Join our community of smart investors

Does a value opportunity exist in Europe?

European stocks offer an attractive dividend yield premium but the weak picture for company earnings is cause for concern
March 22, 2016

A sense of trepidation is understandable when investing in small contrarian plays but in the case of European equities, it is argued in some quarters that a value proposition exists relating to some of the world's biggest companies. The question for investors is whether they believe headwinds facing continental stocks have been overstated or not and, if so, do prices reflect an overly pessimistic interpretation?

ETF provider WisdomTree certainly believe that European equity markets present an opportunity. In our video interview, Viktor Nossek (director of research at WisdomTree Europe) explains why, in his view, stocks are cheap. Central to this argument is the attractive dividend yield premium on offer, with the spread between the yield on stocks and local government bonds wider in Europe, than in the US or Japan.
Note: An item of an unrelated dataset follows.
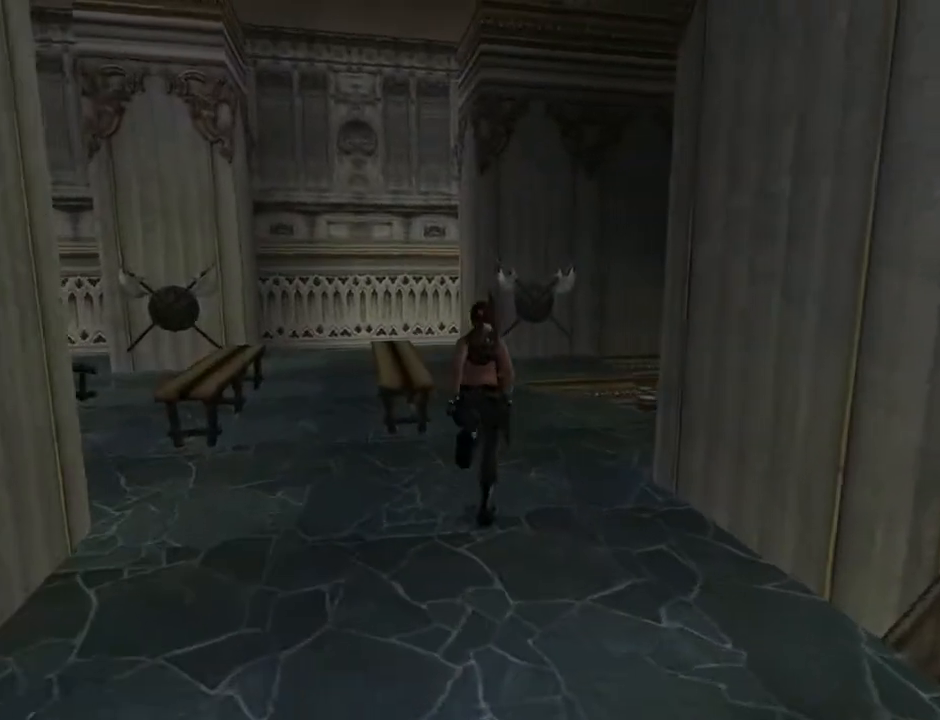
{"buttons": ["DPAD_UP", "DPAD_RIGHT"], "left_stick": "center", "right_stick": "center", "events": [[500, "DPAD_RIGHT", "down"]]}
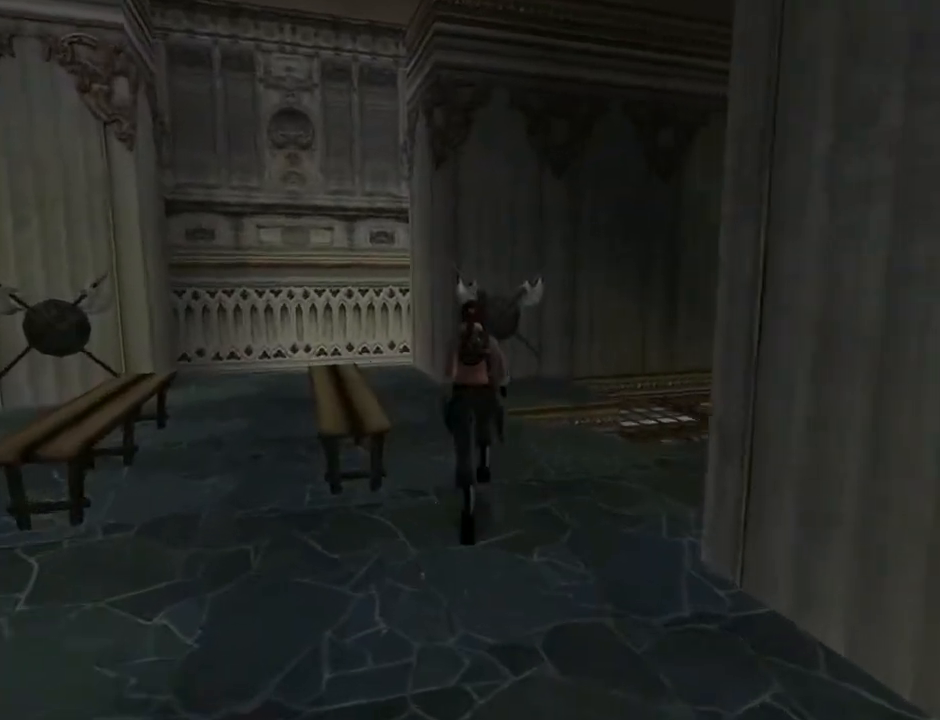
{"buttons": ["DPAD_RIGHT"], "left_stick": "center", "right_stick": "center", "events": [[100, "DPAD_UP", "up"]]}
The concern would be that Europe is below trend in terms of real earnings growth cycles. In response, Mr Nossek asserts that by focusing on measures such as the cash-covered dividend, it is possible to screen for quality companies that will maintain payouts.

 

For asset managers, there is a vested interest in encouraging investors to seek out 'undervalued' investments, rather than just cashing out when markets look expensive. The positive correlation between developed equity markets means that European or Japanese stocks are not likely to be any safer than their US counterparts, if the volatility seen at the start of 2016 returns with a vengeance. That said, taking a more nuanced approach to capturing the dividend yield premium could well prove a smart play over the longer term.